Program design criteria are merely the foundation for more efficient and effective federal programs. To establish a credible discipline of program design, the criteria and the technology used in successful design should be developed more fully throughout the federal government. The following are recommendations for developing a formal discipline of program design.

DES04: Commission Program Design Courses

In conjunction with its sponsorship of research and development on program design, the President's Management Council should commission the development of a family of program design courses to educate and train several generations of current and future policymakers, program designers, and managers. If informed, reasoned program design is to flourish throughout the federal government, training and education will be important factors in that evolution. Given the wide variation in design knowledge and needs across government, a multitiered approach to education would be superior to a single course of instruction for everyone. A comprehensive education strategy for program design might include:

--a series of short seminars (1-3 days), each focused on a particular mode of public service delivery such as federal subsidies, tax incentives, voucher systems, government sponsored enterprises/corporations, privatization of services, loan guarantees, regulatory initiatives, etc. The target audience for such courses would be agency program specialists (GS 12-15), congressional staffers, budget examiners, and auditors who have need for in-depth knowledge of a specific type of program design and its strengths and weaknesses. These seminars could be disseminated through agency training programs, the Office of Personnel Management's (OPM) executive development centers, the Department of Agriculture Graduate School, and commercial/non-profit institutions such as the Brookings Institute, National Academy of Public Administration, the Congressional Management Foundation, etc.;

--a longer residential course (5-10 days) which would provide a comprehensive overview of program design covering several different design modes comparing the relative advantages and disadvantages of each. The target audience for this course would be program generalists or senior government policymakers who require broader exposure across a variety of programs. This course could be available through the Federal Executive Institute, the Federal Quality Institute, nonprofit organizations, and/or academic institutions;

--introduction of program design subjects into existing management development programs such as agency executive development courses, OPM seminars, senior military schools, and Senior Executive Service candidate development programs; and

--a variety of academic offerings at graduate schools of public administration, public policy, government, and political science. To reach future generations of public servants, the design of government programs should be taught in graduate curricula. If visible academic institutions were to include program design courses as academic electives or requirements, future civil servants would be better educated and vigorous research may begin to emerge as faculty and graduate students collect, synthesize, and create material for their courses.
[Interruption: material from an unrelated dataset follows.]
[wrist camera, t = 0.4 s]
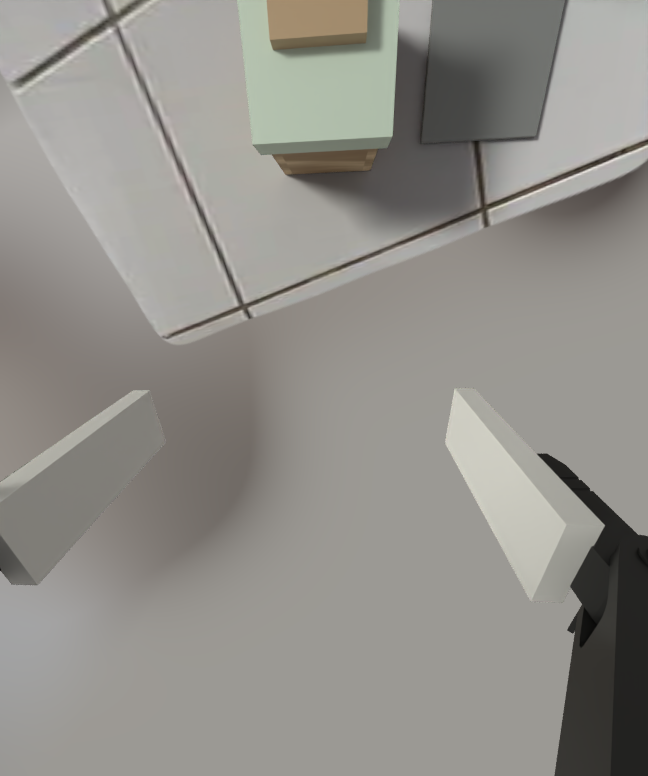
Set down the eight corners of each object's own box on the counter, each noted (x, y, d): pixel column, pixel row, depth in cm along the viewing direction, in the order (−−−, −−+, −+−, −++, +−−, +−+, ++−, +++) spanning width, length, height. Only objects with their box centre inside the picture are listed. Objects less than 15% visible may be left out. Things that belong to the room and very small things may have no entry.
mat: (437, -53, 24) (438, -59, 24) (575, -66, 24) (580, -72, 23) (420, 143, 30) (421, 142, 29) (533, 137, 29) (536, 135, 29)
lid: (237, -82, 18) (216, -152, 15) (398, -98, 18) (411, -174, 15) (260, 155, 23) (248, 139, 20) (387, 148, 23) (394, 130, 20)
Schools of public policy and administration should heed the advice of Professor Herbert Simon, Nobel Laureate in Economics, who suggested a more active role for universities in teaching design:

The professional schools will reassume their professional responsibilities just to the degree that they can discover a science of design, a body of intellectually tough, analytic, partly formalizable, partly empirical, teachable doctrine about the design process . . . [S]uch a science of design [is] not only possible but is actually emerging at the present time. It has already begun to penetrate the engineering schools, particularly through programs in computer science and "systems engineering," and business schools through management science. [Endnote 3]


1. See NPR Accompanying Report, Creating Quality Leadership and Management (Washington, D.C.: U.S. Government Printing Office, September 1993).

2. "Hill's Micromanagement of Cabinet Blurs Separation of Powers,'' Washington Post (July 25, 1993), p. A1.

3. Simon, Herbert, The Sciences of the Artificial, 2nd Edition (Cambridge, MA: Massachusetts Institute of Technology, 1981), p. 132.